PASSAGE FOR REVIEW |
Segment Open

Thanks for your response.
Just to clarify what I'm trying to do. I am not interested in the words spoken, just the phonemes present in an audio file and their durations/timing information i.e. the start and end of each phoneme.
Hi Ken,
Please could you give me some pointers on how to find the timing information of the phonemes. The start and end of each phoneme. I have to generate .lab files with the phone separation along with their timing for each sample speech file recorded.
Thank you very much.
>Please could you give me some pointers on how to find the
>timing information of the phonemes.
if you are looking for something like this: aligned.out , then check out how to do force alignment on this page: Automated Audio Segmentation Using Forced Alignment (Draft)
Hi Ken,
Thank you very much for the quick response. Yes, I am trying to get a result like that. But the thing, is I am trying to do a free alignment not forced so do you have any suggestions about that?
Thank you
>free alignment
How is this different than forcd alignment?
Hi Ken,
In forced alignment the speech recognition system is given apriori information about the words and phonemes that are uttered. The system therefore looks for *all* phonemes in the words even when speech is fast and sloppy and phonemes are dropped or mispronounced. Furthermore, in forced alignment, the system also looks for or forces pauses between words even when the pauses do not exist. (No one really pauses between words.)
In free alignment however, the system is not given apriori information about what words are uttered, and the system is free to find search for whatever phonemes are uttered only. As such pauses are only found where they truly exist.
Thank you.

Segment Closed

TASK REQUIREMENTS |
1 – Answer these questions using the forum thread on phoneme alignment.
(a) What does the poster have to generate for each sample speech file recorded?
(b) What is the title of the page recommended for learning how to do force alignment?
(c) In free alignment, where are pauses found?
2 – Reproduce the section of the forum thread on phoneme alignment starting at "Just to clarify" and ending at "speech file recorded.".

RAW DATA |
Segment Open

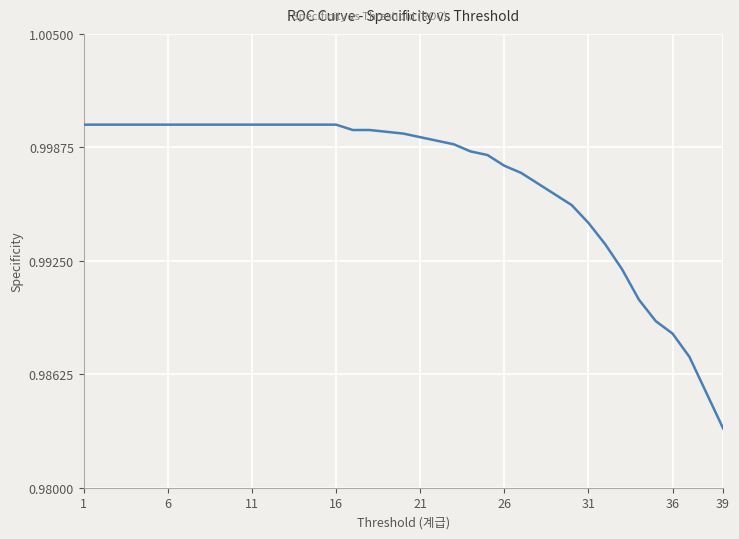

Does the chart have visible grid lines?

Yes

Segment Closed

SOLUTIONS BY TASK |
1 –
(a) .lab files with the phone separation along with their timing.
(b) Automated Audio Segmentation Using Forced Alignment (Draft).
(c) Only where they truly exist.

2 –
Just to clarify what I'm trying to do. I am not interested in the words spoken, just the phonemes present in an audio file and their durations/timing information i.e. the start and end of each phoneme.
Hi Ken,
Please could you give me some pointers on how to find the timing information of the phonemes. The start and end of each phoneme. I have to generate .lab files with the phone separation along with their timing for each sample speech file recorded.